Wharnsby: Leafs showed moxie against Penguins

Written By Unknown on Minggu, 10 Maret 2013 | 21.22

The Toronto Maple Leafs had the same amount of points after the first 24 games this year as they did last year. The question now becomes will the Maple Leafs have a better finish than last year?

The point the Toronto Maple Leafs earned in their 5-4 shootout loss to Sidney Crosby and the Pittsburgh Penguins was huge on Saturday.

Huge because they continued to exhibit plenty of fight despite a rough start from goaltender James Reimer and his teammates. Huge because they played well enough to overcome an early 3-1 deficit to tie the game at 4-4 before an excited crowd at Air

Canada Centre and gain that valuable point.

Huge because even though the Maple Leafs played well in back-to-back losses in Boston and at home to Pittsburgh, to start the second half of the condensed schedule with a pair of regulation-time defeats would have been distressing.

Distressing because the Maple Leafs faithful doesn't need a history lesson. Toronto started well this season with a 15-9-0 record for 30 points. But that was the same amount of points they amassed after a 14-8-2 start in 2011-12.

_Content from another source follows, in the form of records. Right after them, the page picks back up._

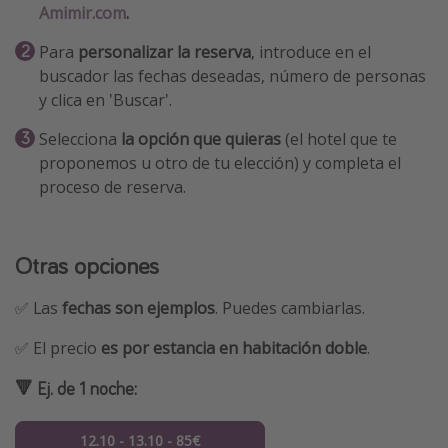
Amimir.com
.
Para
personalizar la reserva
, introduce en el
buscador las fechas deseadas, número de personas
y clica en 'Buscar'.
Selecciona
la opción que quieras
(el hotel que te
proponemos u otro de tu elección) y completa el
proceso de reserva.
Otras opciones
✅ Las
fechas son ejemplos
. Puedes cambiarlas.
✅ El precio
es por estancia en habitación doble
.
🔻 Ej. de 1 noche:
12.10 - 13.10 - 85€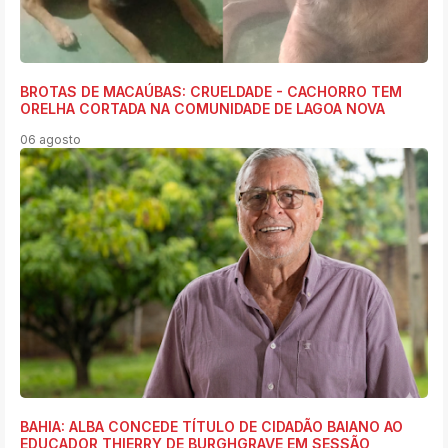
BROTAS DE MACAÚBAS: CRUELDADE - CACHORRO TEM
ORELHA CORTADA NA COMUNIDADE DE LAGOA NOVA
06 agosto
BAHIA: ALBA CONCEDE TÍTULO DE CIDADÃO BAIANO AO
EDUCADOR THIERRY DE BURGHGRAVE EM SESSÃO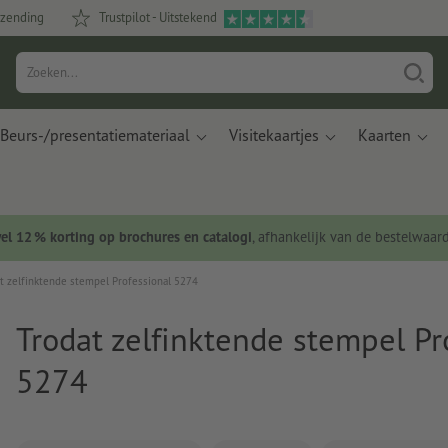
rzending
Trustpilot - Uitstekend
Beurs-/presentatiemateriaal
Visitekaartjes
Kaarten
wel 12 % korting op brochures en catalogi
, afhankelijk van de bestelwaar
t zelfinktende stempel Professional 5274
Trodat zelfinktende stempel Pr
5274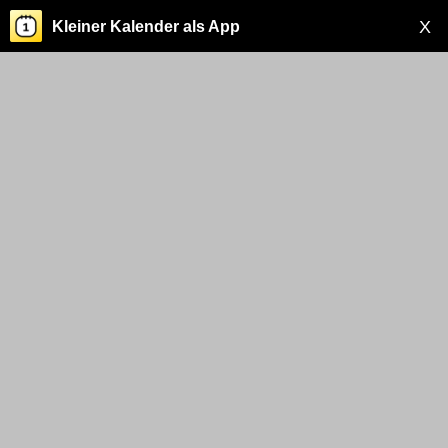
X
Kleiner Kalender als App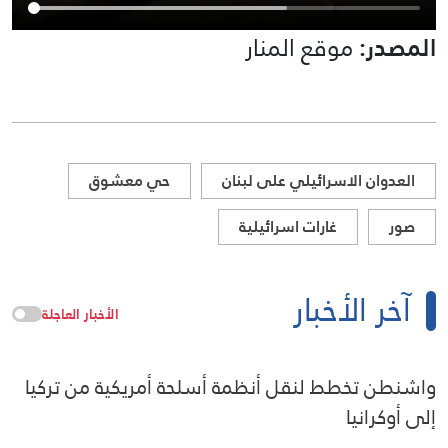
المصدر:
موقع المنار
العدوان الاسرائيلي على لبنان
حي معشوق
صور
غارات اسرائيلية
آخر الأخبار
الأخبار العاجلة
واشنطن تخطط لنقل أنظمة أسلحة أمريكية من تركيا
إلى أوكرانيا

Everybody from the players to the front office to the fans felt a playoff berth was in the cards last year, too.

But then came the late season collapse. The Maple Leafs still were in eighth spot, three points ahead of the Washington Capitals with 24 games left on the docket. A 6-14-4 finish, however, buried a potential spot in the playoffs six-feet under.

Will it be different this time? Will the Maple Leafs end the longest current streak of playoff futility - seven seasons in a row - among the 30 NHL teams?

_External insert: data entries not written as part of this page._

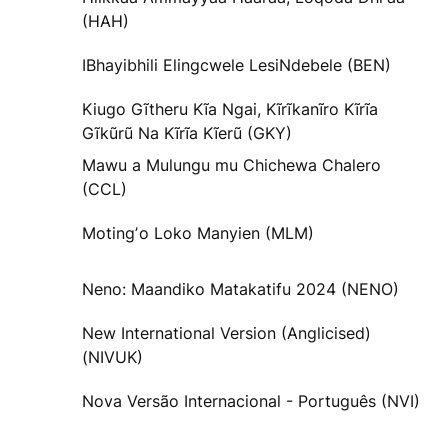
(HAH)
IBhayibhili Elingcwele LesiNdebele (BEN)
Kiugo Gĩtheru Kĩa Ngai, Kĩrĩkanĩro Kĩrĩa
Gĩkũrũ Na Kĩrĩa Kĩerũ (GKY)
Mawu a Mulungu mu Chichewa Chalero
(CCL)
Motingʼo Loko Manyien (MLM)
Neno: Maandiko Matakatifu 2024 (NENO)
New International Version (Anglicised)
(NIVUK)
Nova Versão Internacional - Português (NVI)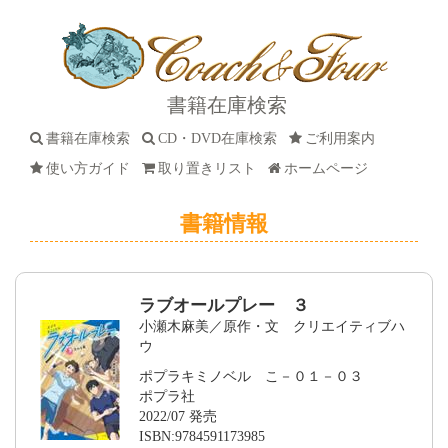
書籍在庫検索
書籍在庫検索
CD・DVD在庫検索
ご利用案内
使い方ガイド
取り置きリスト
ホームページ
書籍情報
ラブオールプレー ３
小瀬木麻美／原作・文 クリエイティブハ
ウ
ポプラキミノベル こ－０１－０３
ポプラ社
2022/07 発売
ISBN:9784591173985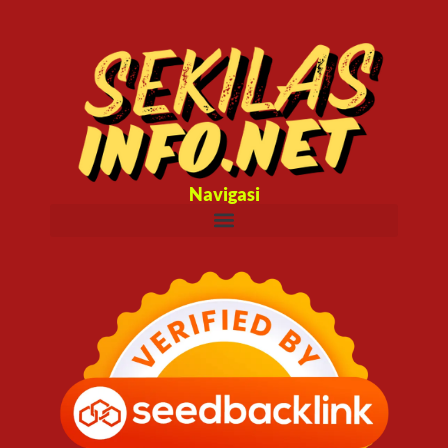
Navigasi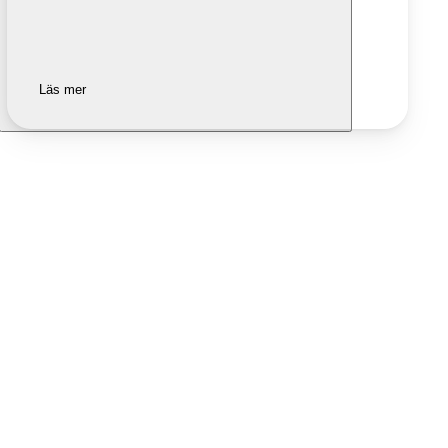
Läs mer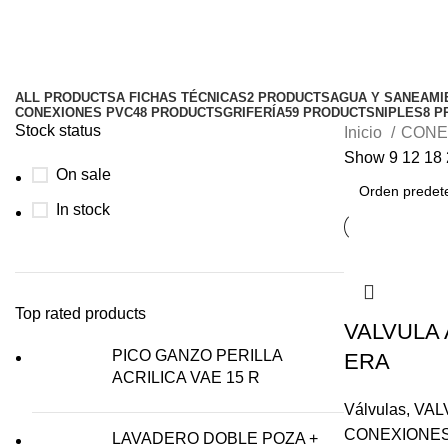
VALVULA ANTIRETORNO
Categories
ALL
PRODUCTS
A FICHAS TÉCNICAS
2 PRODUCTS
AGUA Y SANEAMI
CONEXIONES PVC
48 PRODUCTS
GRIFERÍA
59 PRODUCTS
NIPLES
8 P
Stock status
Inicio
CONE
Show
9
12
18
On sale
In stock
Top rated products
VALVULA
PICO GANZO PERILLA
ERA
ACRILICA VAE 15 R
Válvulas
,
VAL
CONEXIONES
LAVADERO DOBLE POZA +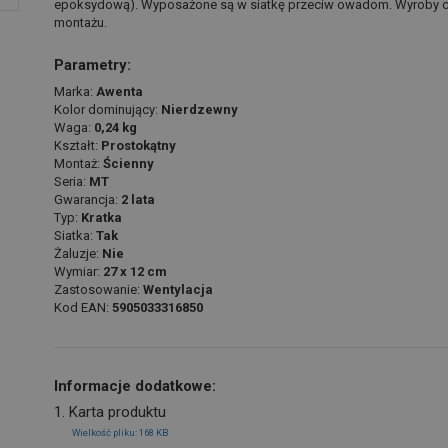
epoksydową). Wyposażone są w siatkę przeciw owadom. Wyroby cha
montażu.
Parametry:
Marka:
Awenta
Kolor dominujący:
Nierdzewny
Waga:
0,24 kg
Kształt:
Prostokątny
Montaż:
Ścienny
Seria:
MT
Gwarancja:
2 lata
Typ:
Kratka
Siatka:
Tak
Żaluzje:
Nie
Wymiar:
27 x 12 cm
Zastosowanie:
Wentylacja
Kod EAN:
5905033316850
Informacje dodatkowe:
1. Karta produktu
Wielkość pliku: 168 KB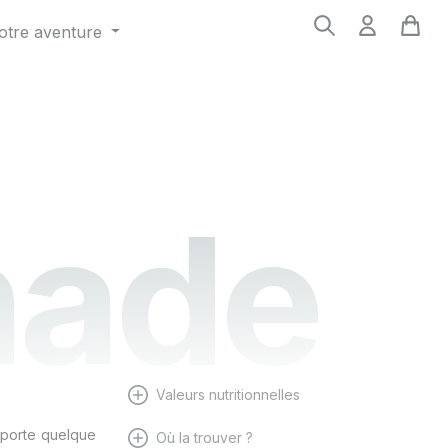
otre aventure
ade
Valeurs nutritionnelles
apporte quelque
Où la trouver ?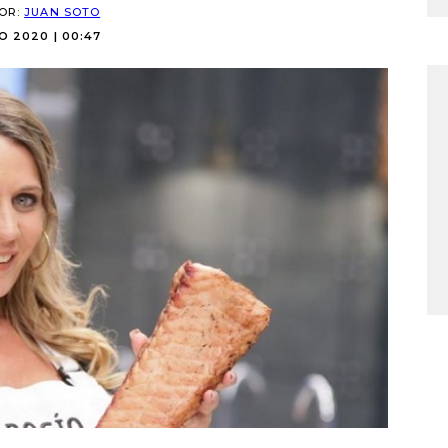
POR:
JUAN SOTO
O 2020 | 00:47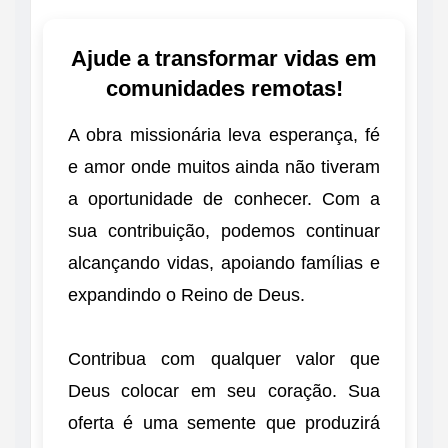
Ajude a transformar vidas em
comunidades remotas!
A obra missionária leva esperança, fé
e amor onde muitos ainda não tiveram
a oportunidade de conhecer. Com a
sua contribuição, podemos continuar
alcançando vidas, apoiando famílias e
expandindo o Reino de Deus.
Contribua com qualquer valor que
Deus colocar em seu coração. Sua
oferta é uma semente que produzirá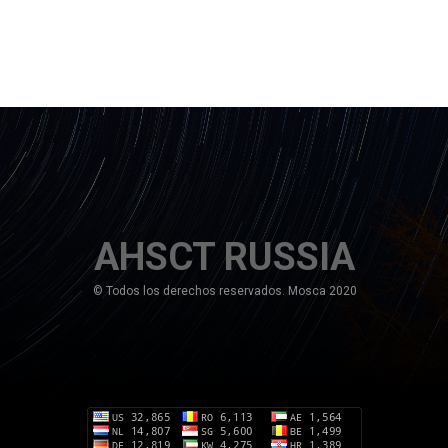
AHSCT RUSSIA
© Todos los derechos reservados. Mosca 2020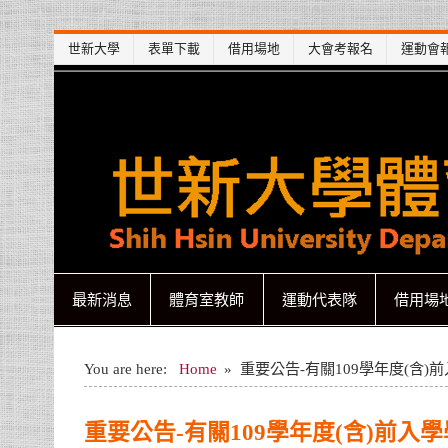
Skip
世新大學
表單下載
借用場地
大會考報名
運動會
to
content
世新大學體育室
世新大學體育室
最新消息
體育室教師
運動代表隊
借用場
You are here:
Home
重要公告-有關109學年度(含
重要公告-有關109學年度(含)前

As the NHL season enters its final seven weeks, there are signs that this is a playoff team. The Maple Leafs appear to be better coached under Randy Carlyle than during Ron Wilson's time in Toronto. The players appear to have bought in.

More depth

The penalty killing has been better. The goaltending has been more consistent. With Nazem Kadri and Clarke MacArthur the offensive attack has more depth. With the addition of Frazer McLaren, Mark Fraser and Colton Orr's comeback the Maple Leafs has been tougher to play against.

As Carlyle has lamented many times in the past 10 days, there still is plenty of room for improvement. They need to be better at home, especially since 12 of their final 22 games will be played at the Air Canada Centre.

They also need to cut down on the number of shots they surrender (31.9 per game, 26th in the league). Still, the Maple Leafs seem to be on the track to host their first playoff game since May 4, 2004.

Take their last five games for example. They beat the New York Islanders, New Jersey Devils and Ottawa Senators for a three-game win streak in which the Maple Leafs particularly didn't play that well. But they rebounded with two better outings against two of the best teams in the East in the last two games. Unfortunately, for the Maple Leafs, they came away with only one out of a possible four points.

Now they embark on another difficult week. They begin in Winnipeg on Tuesday, come back home to meet up with the Penguins again on Thursday and then they have a return date with the Jets next Saturday.

The Maple Leafs have 31 points with 22 games left. The consensus is that 54 points will be the number that pushes a team into the playoffs in the East. Twenty-three points in 22 games seems doable for Toronto.

But then again it did last year, too.